Ce document va plus loin dans l’analyse et inscrit la situation actuelle dans la longue durée. En réalité, en allant au-delà de ce rapport il faut comprendre qu’il n’y a pas dans cette confiance un aspect mouton de Panurge comme on a souvent tendance à le croire en Europe latine. J’ai cité les paysans et l’impôt, mais hérités des Vikings ou du Moyen Age nombre d’autres droits sont présents dans l’imaginaire moderne du rapport au pouvoir. Par exemple l’allemansrätt pré-chrétien, le droit pour toute personne en cas de nécessité de s’abriter, ou même se nourrir, sur un terrain privé. Ou bien les premières lois édictées pas des communautés villageoises, écrites au XIIIe siècle après l’introduction du christianisme le furent dans la langue locale, non en latin, et il était bien précisé qu’elles valaient pour tout le monde, les pauvres comme les riches et le roi.

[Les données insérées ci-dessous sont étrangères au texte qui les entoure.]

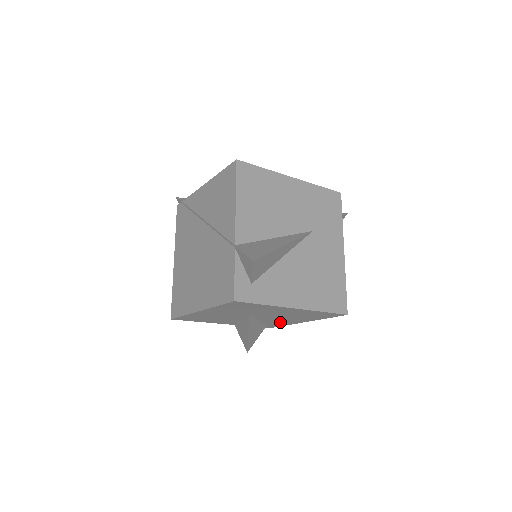
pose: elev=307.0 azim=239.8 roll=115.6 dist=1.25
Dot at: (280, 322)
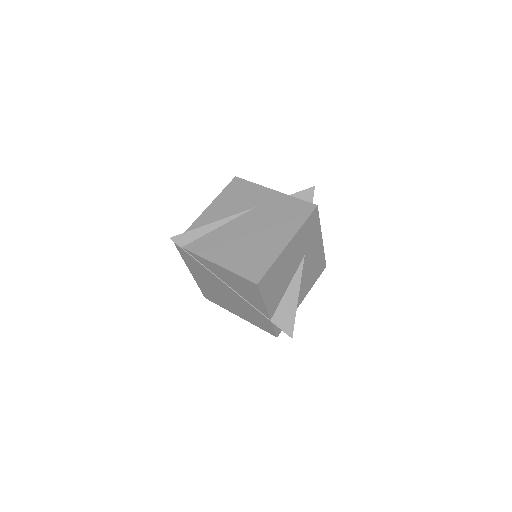
Dot at: occluded
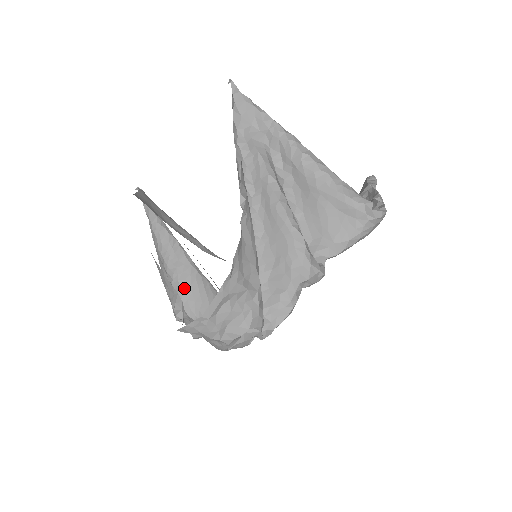
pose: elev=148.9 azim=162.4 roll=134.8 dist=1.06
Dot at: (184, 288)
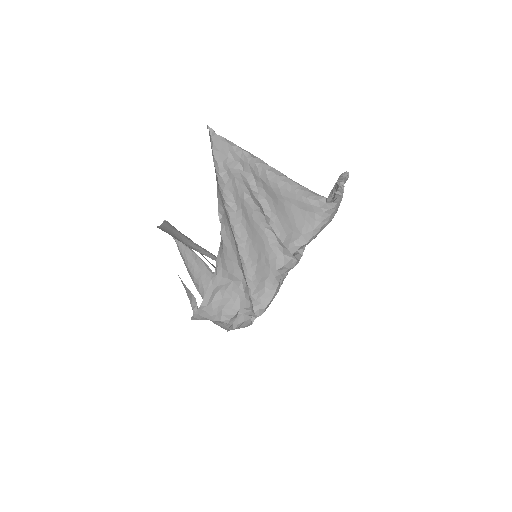
Dot at: occluded
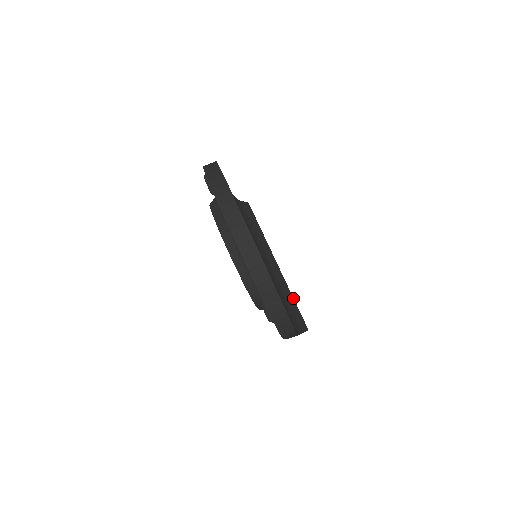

Une manière de penser le monde
C’est sur ce prérequis que la religion de Martin Luther s’est installée facilement, car le libre examen des textes qu’elle introduit repose sur la responsabilité propre de chacun devant sa conscience. On ne dira jamais assez l’importance qu’a ce fonds religieux dans toute la Scandinavie mais qui doit être pris pour ce qu’il est, non pas une croyance importée mais un ciment qui a réuni des éléments d’une manière de penser le monde, épars et bien plus anciens. Il s’agit donc bien d’une culture dont la sécularisation de la religion ne fut qu’une étape récente. Et pour revenir à l’actualité il devient compréhensible que les sondages donnent aujourd’hui 84% de l’opinion publique d’accord avec les mesures prises, puisque à l’arrivée du virus la confiance envers le gouvernement approchait déjà les 50%, alors que les mêmes sondages donnaient dans les autres pays, France en particulier mais aussi les pays anglo-saxons, à peine 30 à 35% !

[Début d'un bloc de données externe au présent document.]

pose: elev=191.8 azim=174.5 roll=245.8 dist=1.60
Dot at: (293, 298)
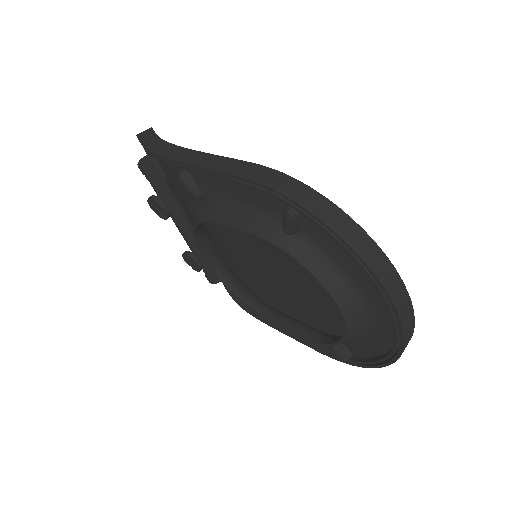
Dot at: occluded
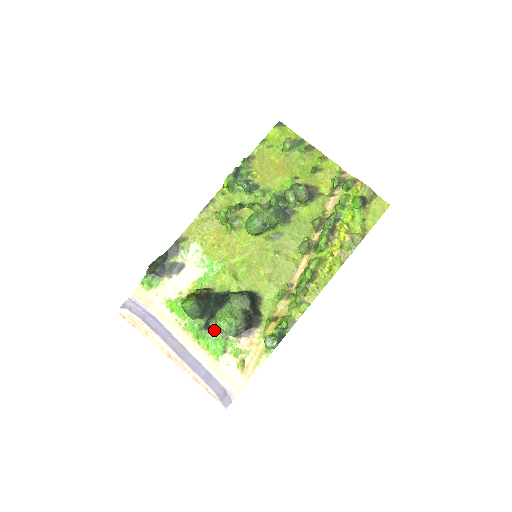
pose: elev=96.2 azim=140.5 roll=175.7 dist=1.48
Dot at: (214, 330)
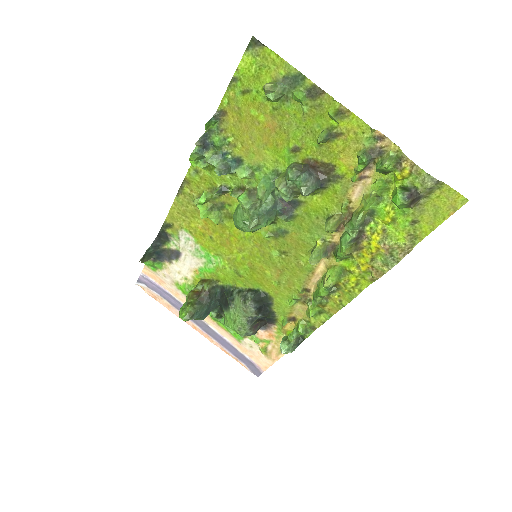
Dot at: occluded
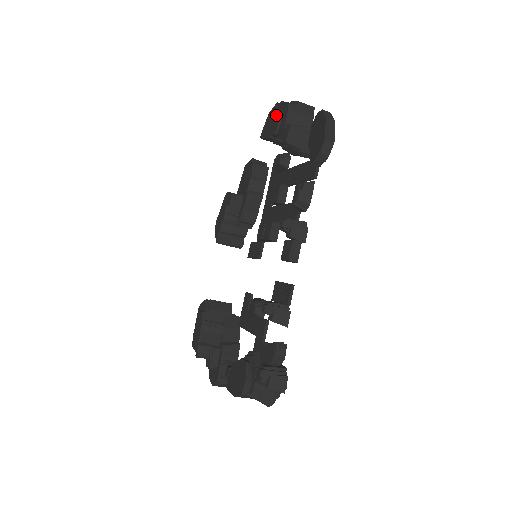
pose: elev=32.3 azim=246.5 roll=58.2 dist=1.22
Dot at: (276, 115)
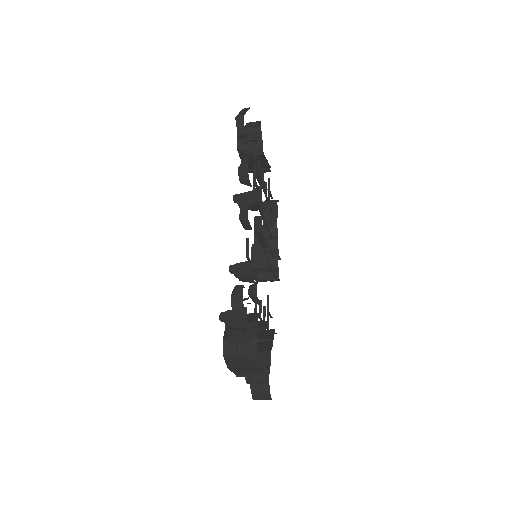
Dot at: occluded
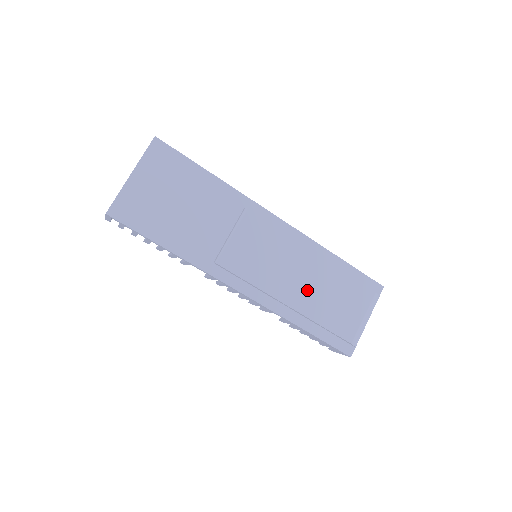
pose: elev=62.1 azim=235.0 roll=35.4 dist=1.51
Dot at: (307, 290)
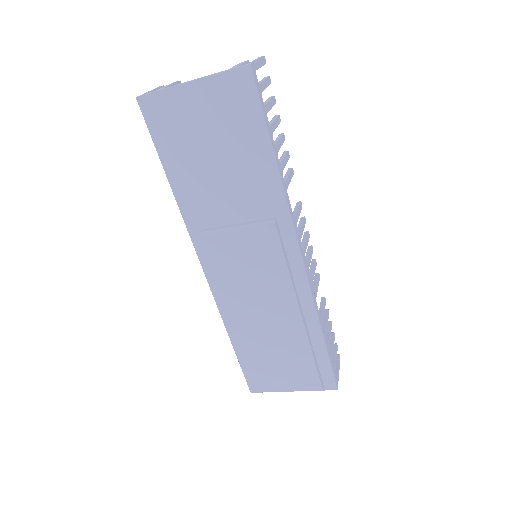
Dot at: (261, 328)
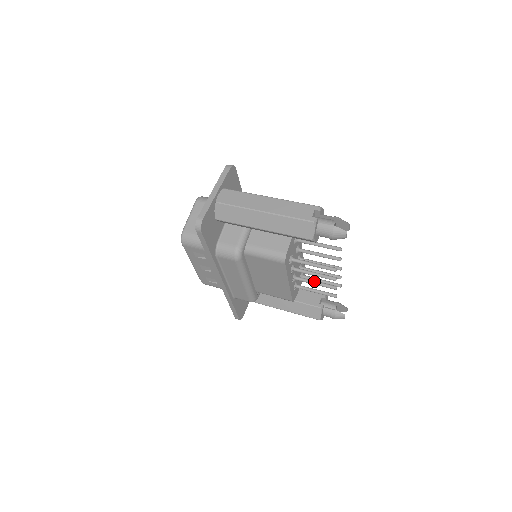
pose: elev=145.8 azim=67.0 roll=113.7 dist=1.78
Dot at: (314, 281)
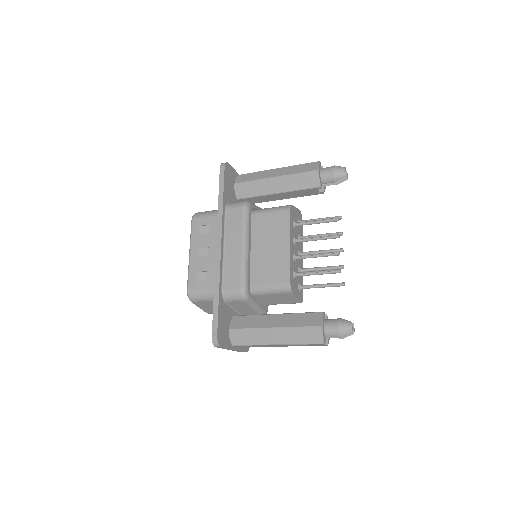
Dot at: (316, 254)
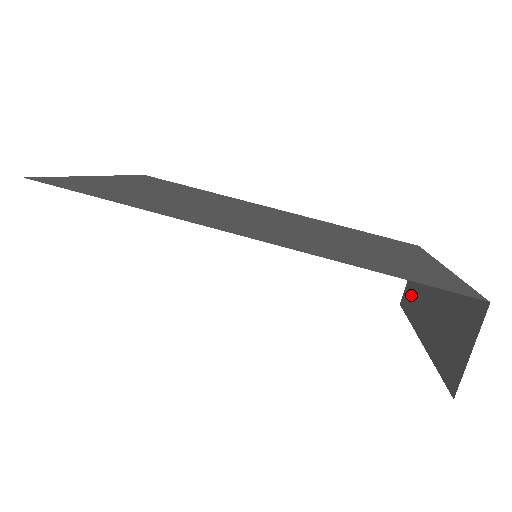
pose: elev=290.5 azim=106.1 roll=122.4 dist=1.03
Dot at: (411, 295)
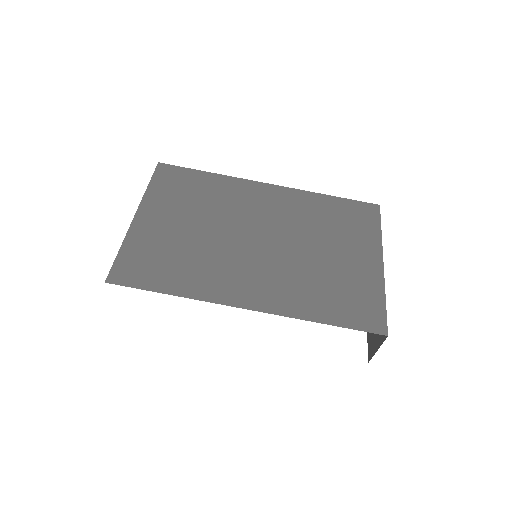
Dot at: occluded
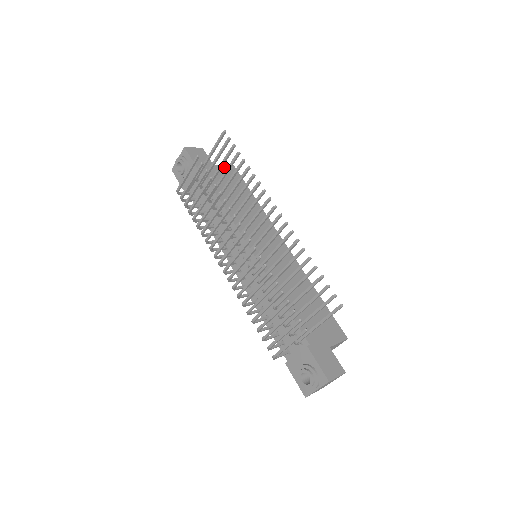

D’autres aspects socio-historiques entrent aussi en jeu, entre autres une autre confiance, celle très répandue dans les ressources de la nature pour assurer la santé du corps et faire face à des problèmes considérés comme relevant du métabolisme, les antibiotiques ont presque disparu dans la médecine courante. Non ils ne sont pas en guerre.

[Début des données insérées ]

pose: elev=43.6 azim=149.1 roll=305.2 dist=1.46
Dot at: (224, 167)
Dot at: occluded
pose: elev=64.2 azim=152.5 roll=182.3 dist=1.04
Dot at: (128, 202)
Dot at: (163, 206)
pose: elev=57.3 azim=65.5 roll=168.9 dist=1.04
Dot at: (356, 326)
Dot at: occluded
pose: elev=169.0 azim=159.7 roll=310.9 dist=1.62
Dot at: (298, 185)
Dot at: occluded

Vue dans ce cadre, la manière dont notre gouvernement agit est pour le moins singulière. Il manie l’appel à la responsabilité en nous demandant de suivre les règles et en même temps menace de surveiller notre comportement par des contrôles policiers. Certes notre socle culturel est assez différent, mais ne pourrait-on essayer de sortir de ce cercle vicieux où la caresse s’accompagne d’une menace de fessée (Olivier Véran, 3 mai) ? Dans la plupart des autres pays, surtout du nord mais pas seulement, le déconfinement accompagne une grande clarté sur ce qu’il «vaut mieux» faire et ne pas faire, l’incitation plutôt que la menace du gendarme.
(1) Statens Offentliga Utredningar, Styra och leda med tillit - Forsking och praktik, Louise Bringselius red., SOU 2018 :38, 454 pp.